咸丰早已吩咐当值的小太监搬了把椅子过来,请徐乙坐下叙话。
“谢皇上。”徐乙谢过咸丰后,这才小心翼翼地用半个屁股挨着椅子坐下,双手放在膝上,默默地等待咸丰问话。
“徐爱卿。此次出使夷邦可顺利否?”咸丰端起边上的古月先喝了一口,这才开口问道。
“回皇上。”徐乙恭敬异常地答道:“奴才受先帝之命出使三国,虽说其中万里遥遥,途中不免有些坎坷,但仰仗先帝和万岁爷的威名,与我龙朔天朝的威仪,外国人并无刁难奴才之处,一切还算得上顺利。”
徐乙这话说得很有技巧,先把道光、咸丰爷俩捧在上面,再以龙朔天朝作后盾,轻轻巧巧地就把出使的功劳全让到了咸丰手上。同时又画龙点睛地指出路途遥远,坎坷难免,捎带着告诉咸丰自己一路的辛苦。
这样回话,是徐乙在进殿前就琢磨好的,特别是瞧见杜受田和杜受田这两个家伙提前一步见过咸丰后,他更是刻意小心,对答中不敢有半点自夸,尽量把自己装得忠诚、可怜一些,也不能让那些别有用心者得逞。
果然,徐乙这么回答,让咸丰顿时高兴了起来,他有些感兴趣地问起徐乙在西洋的见闻来。
在咸丰面前,徐乙当然不会说真话了,何况他对自己这个学生是知根知底,晓得如何回答才能使他高兴。所以,徐乙故意挑了一些趣闻轶事和国人看起来荒唐可笑的东西说了出来,特地把外国人之国差不多讲成了不知廉耻的蛮夷之邦,惹得本就性子不安分的咸丰大为高兴。
“那些外国人那懂得我天朝礼仪之深?听徐爱卿所说,着实是一群未开化的蛮子嘛。如不是瞧在他们洋枪洋炮厉害的份上,以朕来看,出不出使根本就没必要。”
咸丰听后自我感觉良好,得意洋洋地吹嘘了起来。徐乙听了几句,却出乎意料地流下了眼泪。

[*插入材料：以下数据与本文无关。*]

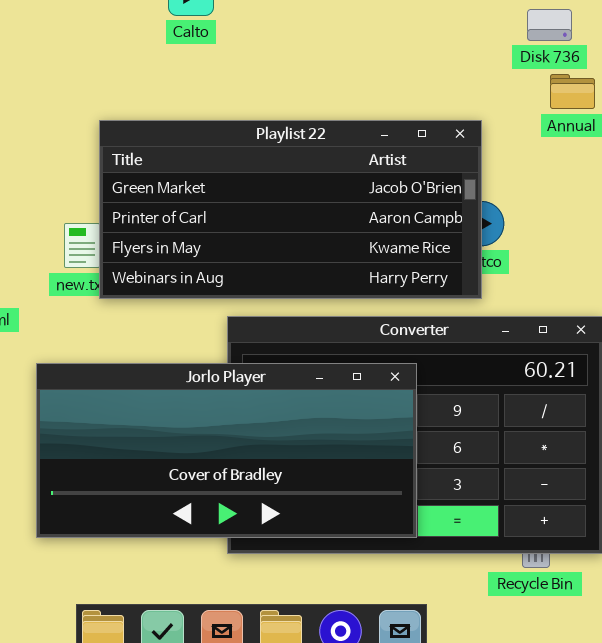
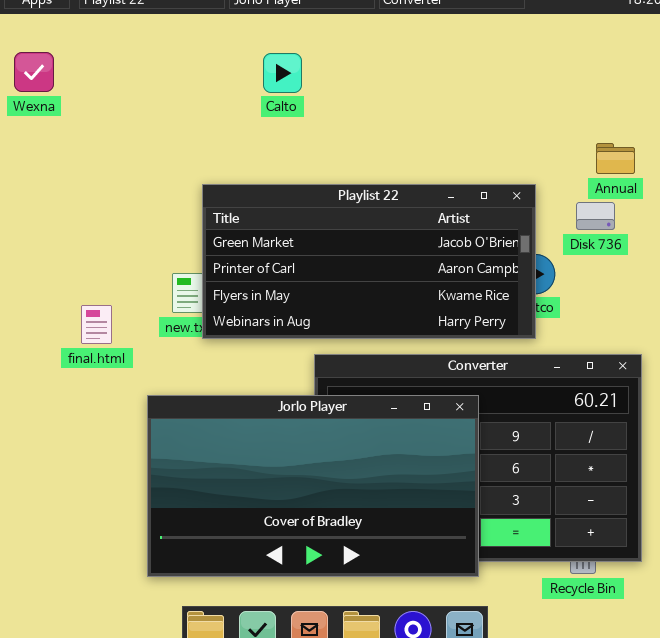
Disk 736: [527,9,572,41] -> [576,202,615,230], moved
Jorlo Player: [36,363,417,538] -> [147,395,479,577], resized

“徐爱卿。你这是。”咸丰突然瞧见徐乙落泪,不由得奇怪地问道。
没想到,他不问还好,一问徐乙哭得更厉害了,连坐都坐不住,跪在地上就痛哭起来。
“奴。奴才当年出使。是先帝所定之策。可。可如今出使虽然顺利归来。但先帝却再也看不见了。奴才心中悲切。就如同刀绞啊!先帝爷!先帝爷啊。”

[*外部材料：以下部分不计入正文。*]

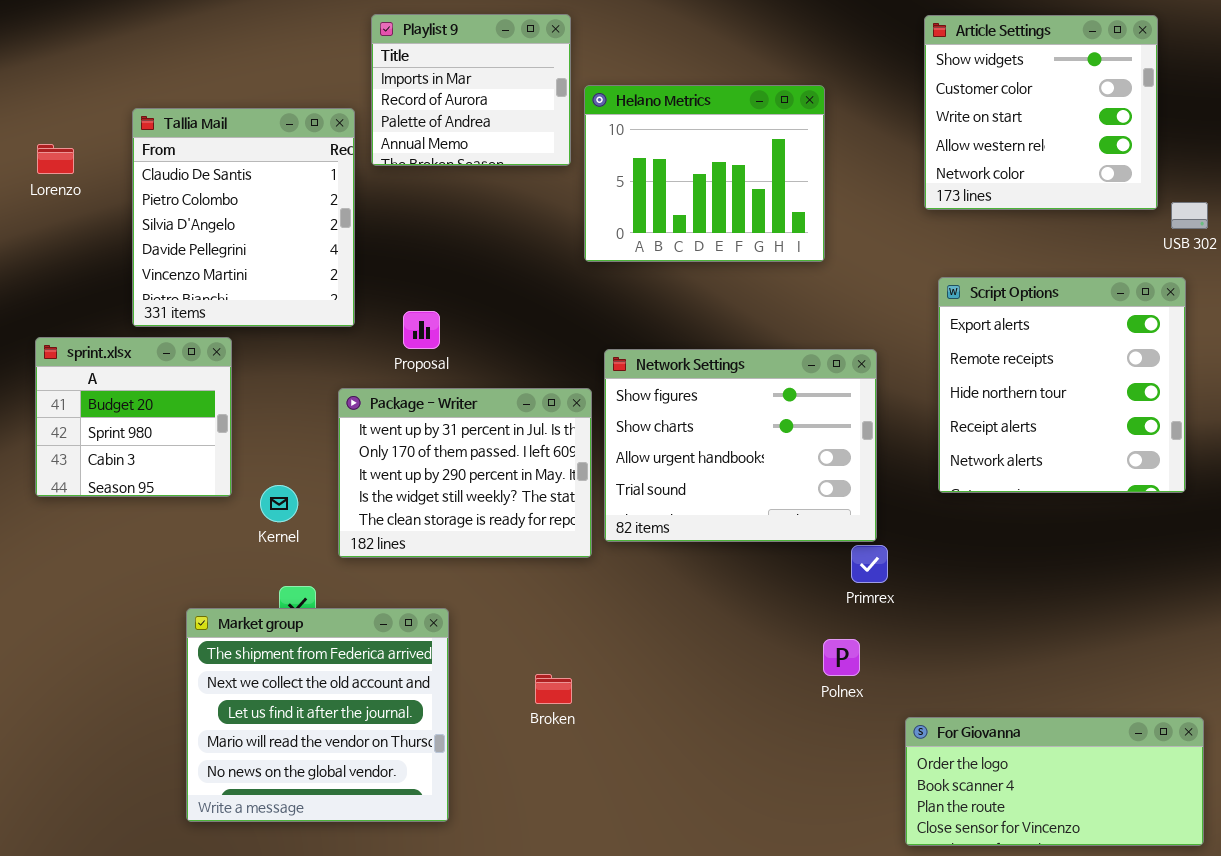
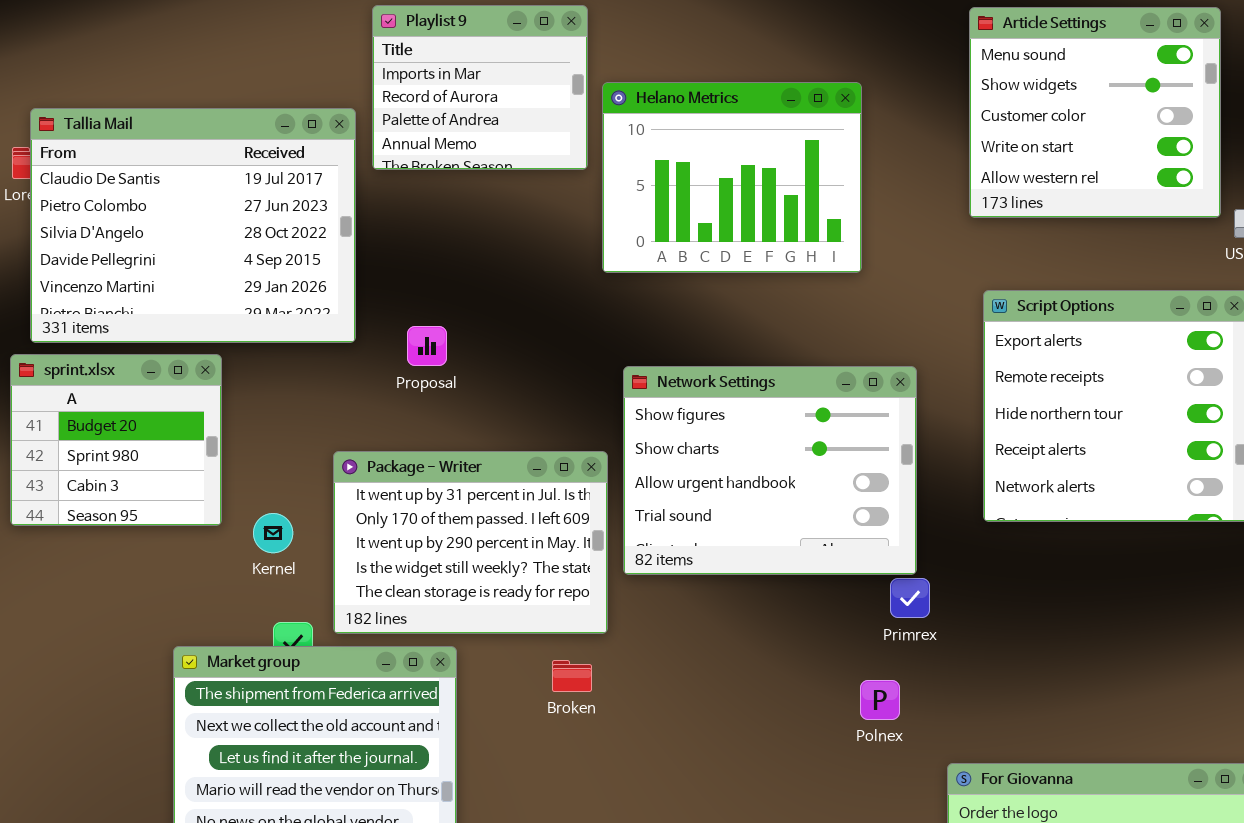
Article Settings: [924,15,1158,210] -> [969,7,1221,218], scrolled up 1 row
Tallia Mail: [132,108,355,327] -> [30,108,356,343], resized
Package - Writer: [338,388,592,558] -> [333,451,608,634], moved
Broken: [535,674,572,704] -> [552,660,592,692], moved

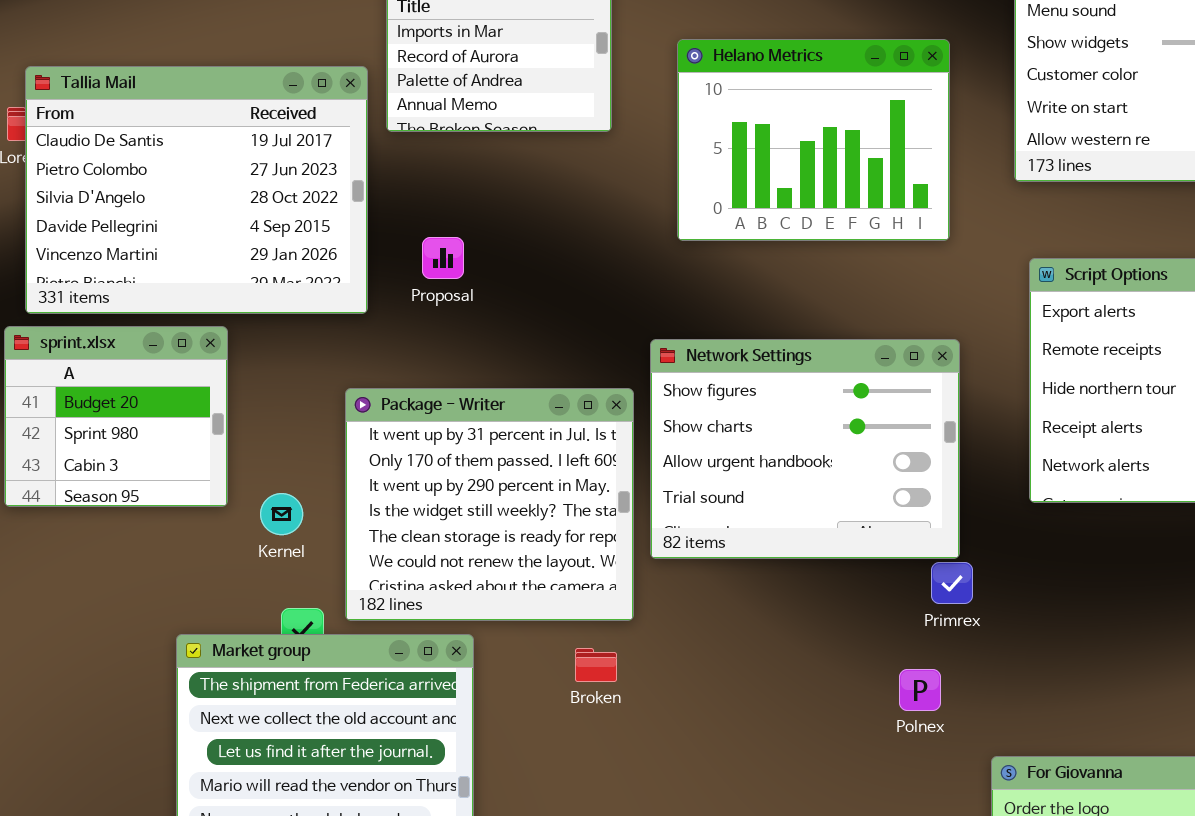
Helano Metrics: [602,82,862,273] -> [677,39,950,241], moved
Proposal: [407,326,447,366] -> [422,237,464,279], moved
Package - Writer: [333,451,608,634] -> [345,388,634,621], resized

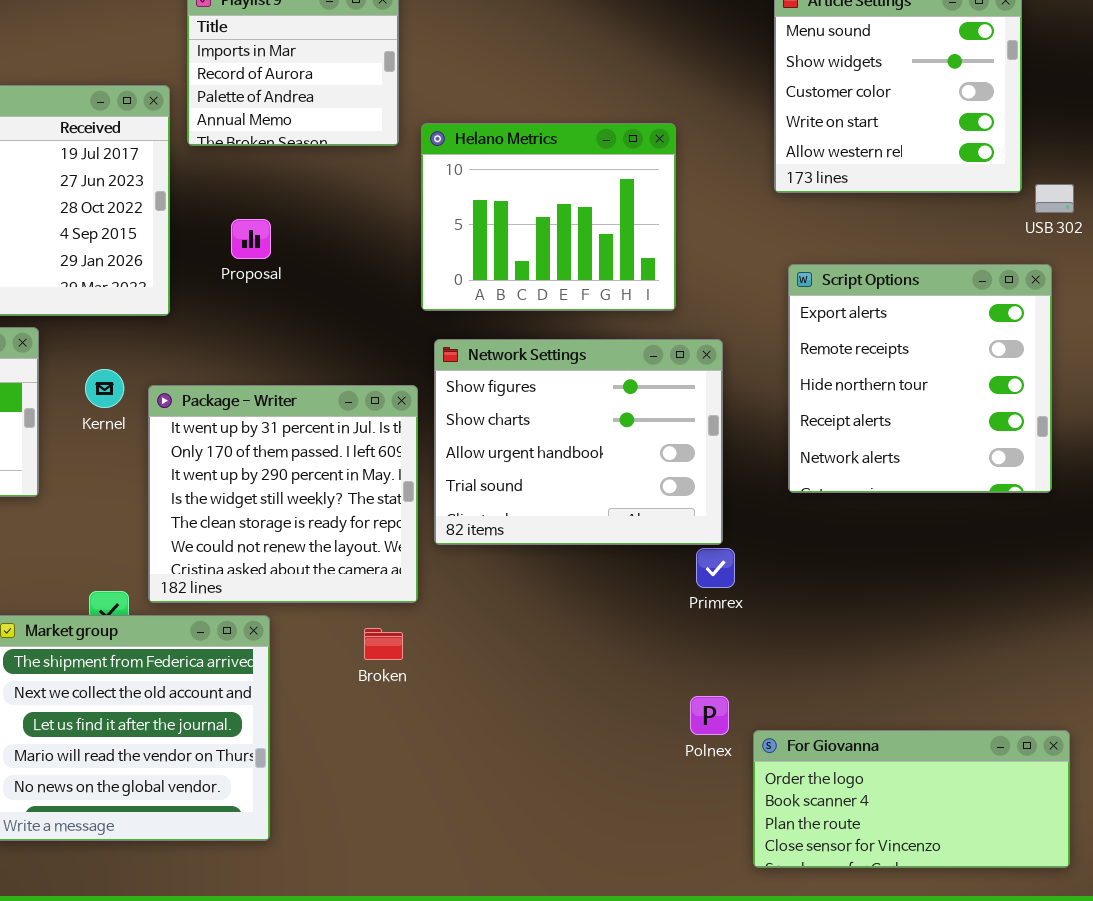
Helano Metrics: [677,39,950,241] -> [421,123,676,311], moved
Proposal: [422,237,464,279] -> [231,219,271,259], moved
Kernel: [260,493,303,535] -> [85,369,124,408], moved
Polnex: [899,669,941,711] -> [690,696,729,735], moved

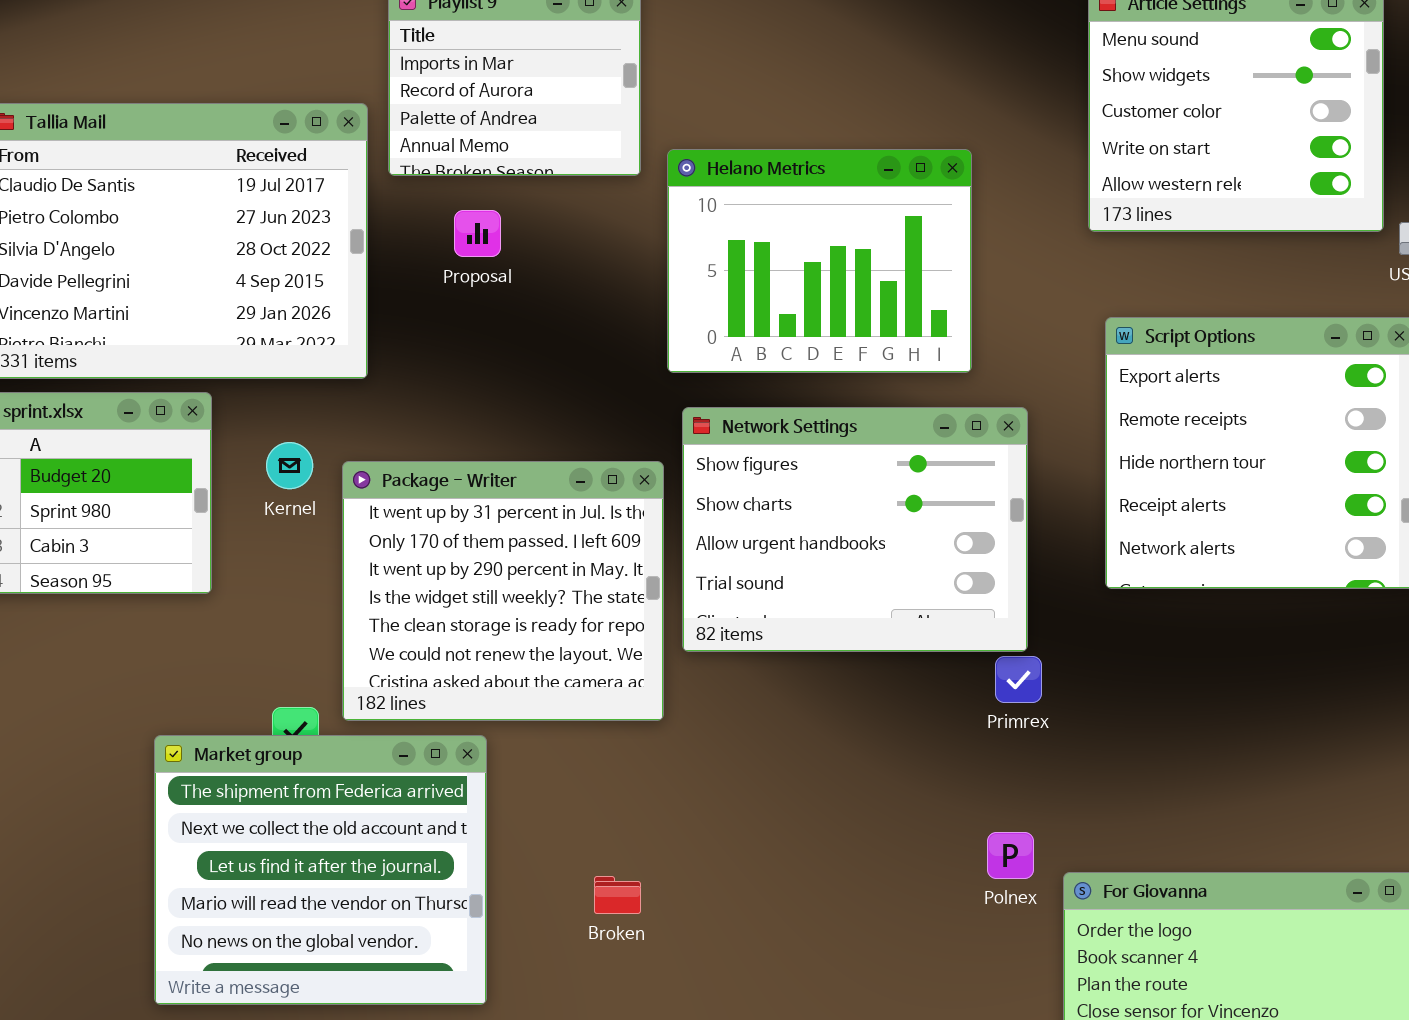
Proposal: [231,219,271,259] -> [454,210,501,257], moved
Broken: [364,628,403,660] -> [594,876,641,914], moved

徐乙边哭边述,声声泪下,痛不欲决。咸丰听得先是一愣,接着被徐乙那发自内心的哭声也触动了内心,一双眼不由自主地渐渐红了起来,一滴滴泪水也掉了下来。
“先帝啊!奴才在西洋听闻先帝噩耗,恨不得插上翅膀就飞回来啊。先帝。您怎么就这么去了呢?先帝的大恩大德奴才还未能报。现在让奴才活在这世上还有什么滋味呢?我的先帝啊。”
徐乙是越哭越响,越哭越凄凉,捶胸顿足,一副悲痛不己的样子。在一旁也暗自垂泪的咸丰看在眼里,不由得想起去年道光去世的情景,同时又联想到自己刚刚即位,南边就闹出反贼的大事。咸丰一来是为亡父受外国人之欺而去感到悲伤,又是为自己登位后的国事如此艰难而觉得悲哀,两者结合起来,让他也情不自禁地哭出声来。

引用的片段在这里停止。